King of the ancient seas

Bus-sized marine reptile had teeth with serrated edges

BRISTOL, England — Paleontologists have unearthed the nearly complete remains of an immense ichthyosaur with serrated teeth, an evolutionary innovation that would have rendered the behemoth the top predator in its ecosystem.

The newly described marine creature, whose remains were discovered at a remote site in central Nevada, lived about 240 million years ago, at a time early in ichthyosaur evolution, Nadia Fröbisch reported September 23 at the Society of Vertebrate Paleontology annual meeting. Most of the ichthyosaurs known from this era have one of two types of teeth: sharp, conical teeth that grabbed slippery prey such as fish or broad blunt teeth that crushed shell-bearing creatures like today’s nautilus. A few ichthyosaurs, presumably those with a more varied diet, had both types of teeth. But the new creature’s teeth are unlike any seen in an ichthyosaur of that era, said Fröbisch, a vertebrate paleontologist at the University of Chicago.

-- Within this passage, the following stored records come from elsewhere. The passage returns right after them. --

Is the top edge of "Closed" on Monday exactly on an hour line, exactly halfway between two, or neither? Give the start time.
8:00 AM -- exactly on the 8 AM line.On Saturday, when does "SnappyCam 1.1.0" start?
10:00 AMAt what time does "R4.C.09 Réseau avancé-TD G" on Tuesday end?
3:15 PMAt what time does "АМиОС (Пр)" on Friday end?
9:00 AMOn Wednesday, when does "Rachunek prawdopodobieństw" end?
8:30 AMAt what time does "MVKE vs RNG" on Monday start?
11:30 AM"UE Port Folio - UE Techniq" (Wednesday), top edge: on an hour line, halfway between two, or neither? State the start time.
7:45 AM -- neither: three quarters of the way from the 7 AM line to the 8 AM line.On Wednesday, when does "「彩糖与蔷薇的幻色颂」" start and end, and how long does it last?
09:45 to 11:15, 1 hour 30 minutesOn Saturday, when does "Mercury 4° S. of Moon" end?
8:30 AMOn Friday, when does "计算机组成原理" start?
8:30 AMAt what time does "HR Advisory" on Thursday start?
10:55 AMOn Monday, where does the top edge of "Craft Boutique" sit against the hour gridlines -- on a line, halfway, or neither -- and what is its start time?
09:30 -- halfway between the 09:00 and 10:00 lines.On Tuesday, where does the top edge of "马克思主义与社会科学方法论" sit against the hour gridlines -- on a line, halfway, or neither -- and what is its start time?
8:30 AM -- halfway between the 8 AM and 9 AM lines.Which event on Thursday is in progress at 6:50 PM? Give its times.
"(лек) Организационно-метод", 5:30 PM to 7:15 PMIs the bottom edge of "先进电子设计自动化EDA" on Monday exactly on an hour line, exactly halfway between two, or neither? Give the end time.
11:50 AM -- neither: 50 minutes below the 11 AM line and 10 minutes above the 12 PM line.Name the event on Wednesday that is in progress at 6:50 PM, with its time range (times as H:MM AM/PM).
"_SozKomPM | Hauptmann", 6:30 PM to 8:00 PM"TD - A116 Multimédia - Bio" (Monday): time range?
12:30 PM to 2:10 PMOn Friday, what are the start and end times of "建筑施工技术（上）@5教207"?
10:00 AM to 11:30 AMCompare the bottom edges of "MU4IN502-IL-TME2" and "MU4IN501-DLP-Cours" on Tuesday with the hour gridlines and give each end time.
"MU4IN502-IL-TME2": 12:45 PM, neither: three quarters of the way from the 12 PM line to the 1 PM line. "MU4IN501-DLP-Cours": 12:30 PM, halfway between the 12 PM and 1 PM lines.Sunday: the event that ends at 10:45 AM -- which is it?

Rather than having a round cross-section, the teeth were roughly diamond-shaped with serrations along their front and rear edges — a type of dentition particularly well-suited to shearing flesh, Fröbisch said. This might have allowed the ichthyosaur to bite chunks out of large prey.

The ancient creature was huge: Even though erosion had removed much of the snout, the fossil was more than 10 meters long. An adult of the species probably measured between 11 and 15 meters long, she noted.

“This ichthyosaur could have been the T. rex of the seas,” Fröbisch said. Although some ichthyosaurs that evolved millions of years later also had serrated teeth, those predators weren’t nearly as large.

Knife-toothed ichthyosaurs may have been relatively widespread, says Donald Henderson, a paleontologist at the Royal Tyrrell Museum in Drumheller, Canada. Just two weeks ago, he excavated isolated specimens of similar but larger teeth from rocks of nearly the same age during a field trip in British Columbia. “I was mystified when I first saw them,” he says. “I thought they had possibly belonged to a dinosaur.”